What you will do:
Transcribe the records below exactly, leaving out any pictures.

*** Given data ***

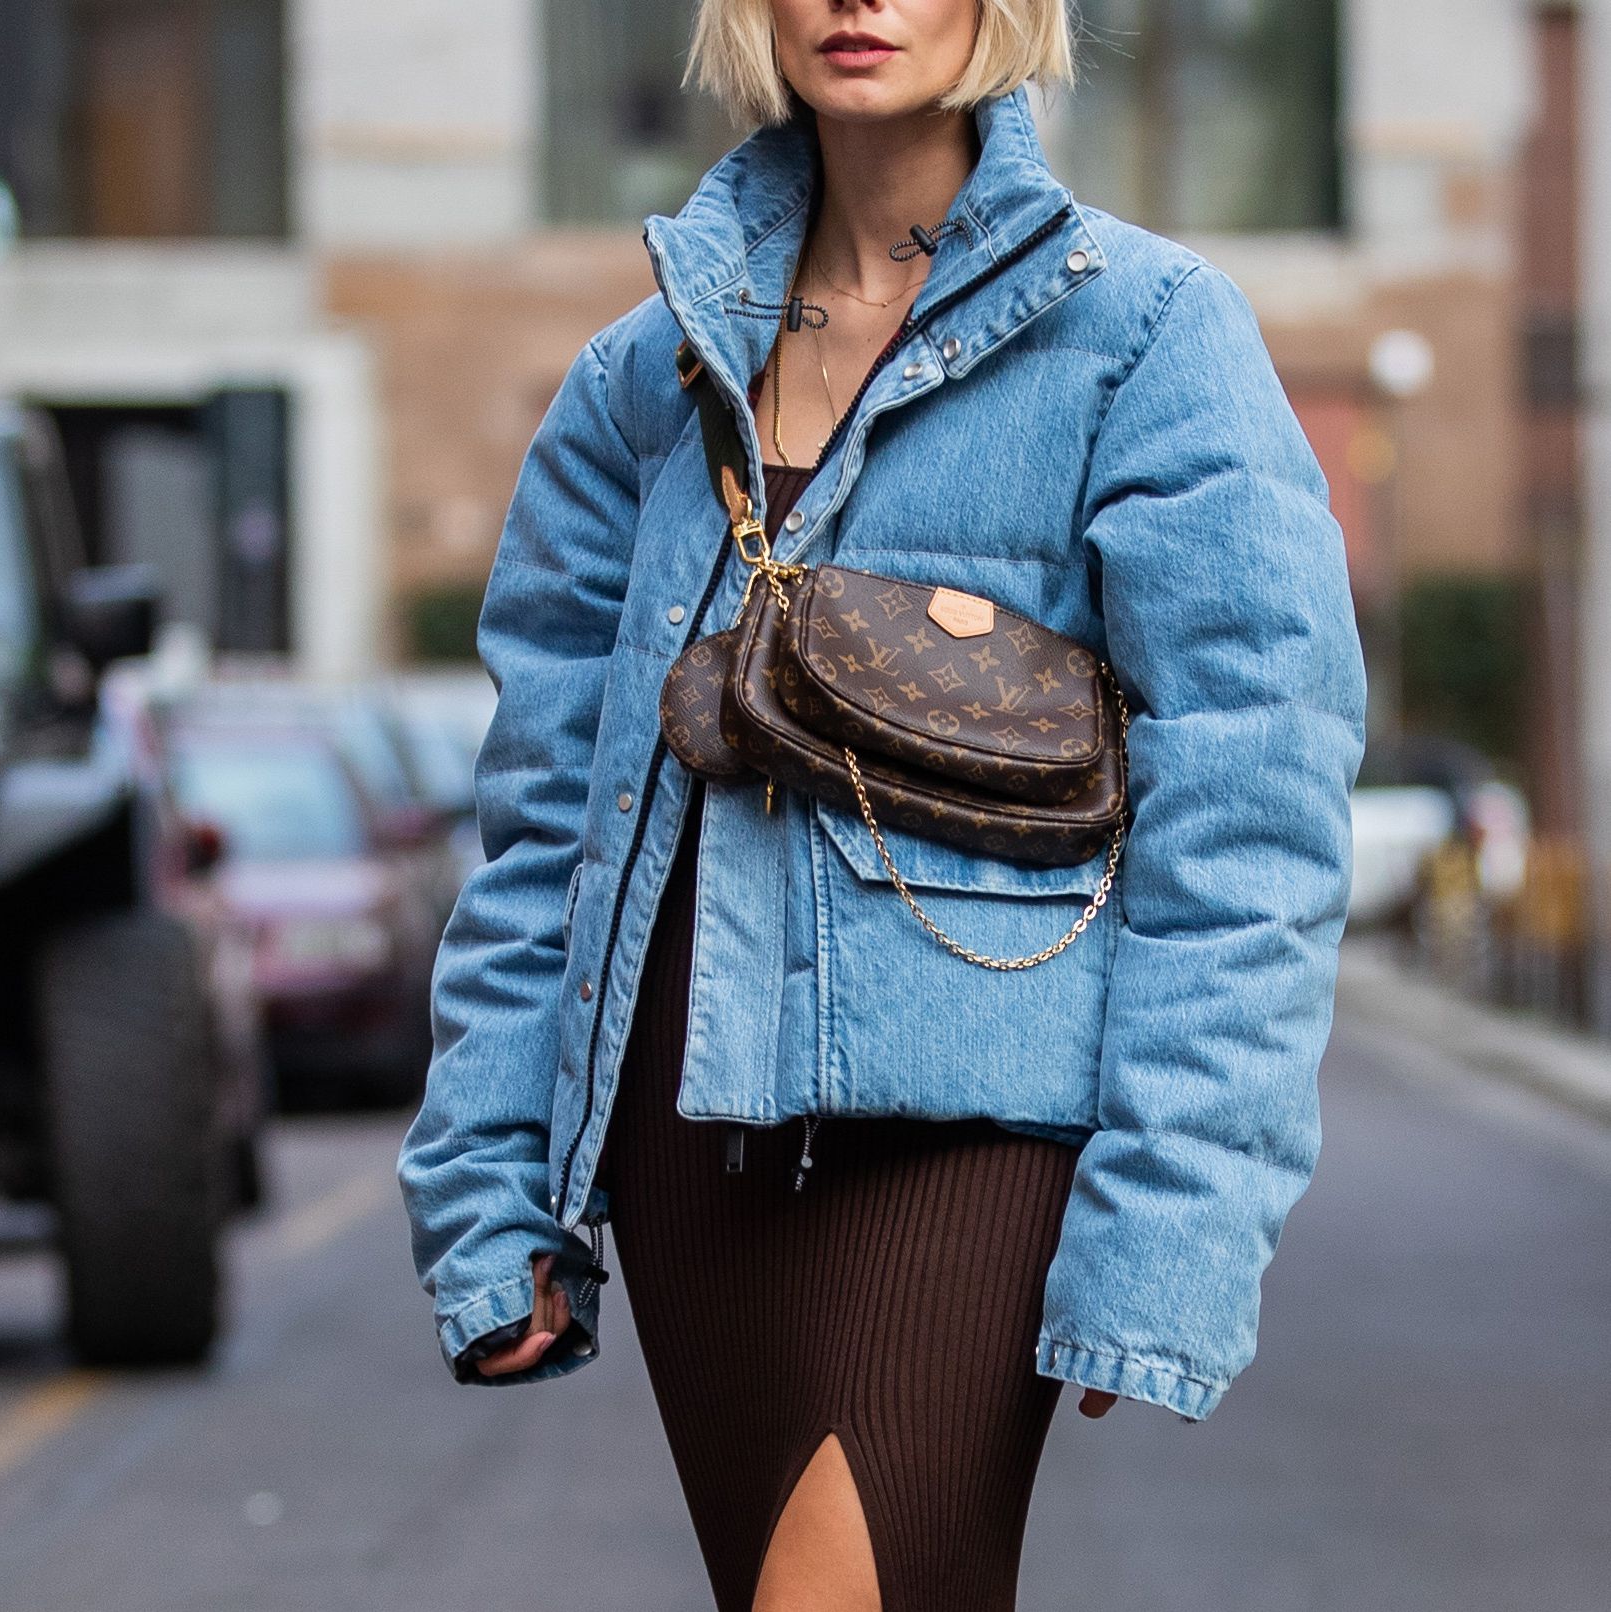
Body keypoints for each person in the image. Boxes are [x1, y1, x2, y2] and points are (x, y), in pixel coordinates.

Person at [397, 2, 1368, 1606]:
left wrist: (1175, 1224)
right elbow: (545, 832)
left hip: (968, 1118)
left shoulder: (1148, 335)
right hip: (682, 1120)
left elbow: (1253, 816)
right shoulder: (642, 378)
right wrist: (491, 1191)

*** End of Given data ***

Answer section:
Body keypoints for each person in the image. Boxes are [x1, y1, x2, y2] and points are (x, y), in pixel coordinates.

Person at [397, 2, 1368, 1606]:
left wrist: (1175, 1224)
right elbow: (545, 832)
left hip: (968, 1118)
left shoulder: (1148, 335)
right hip: (682, 1120)
left elbow: (1253, 816)
right shoulder: (642, 378)
right wrist: (491, 1191)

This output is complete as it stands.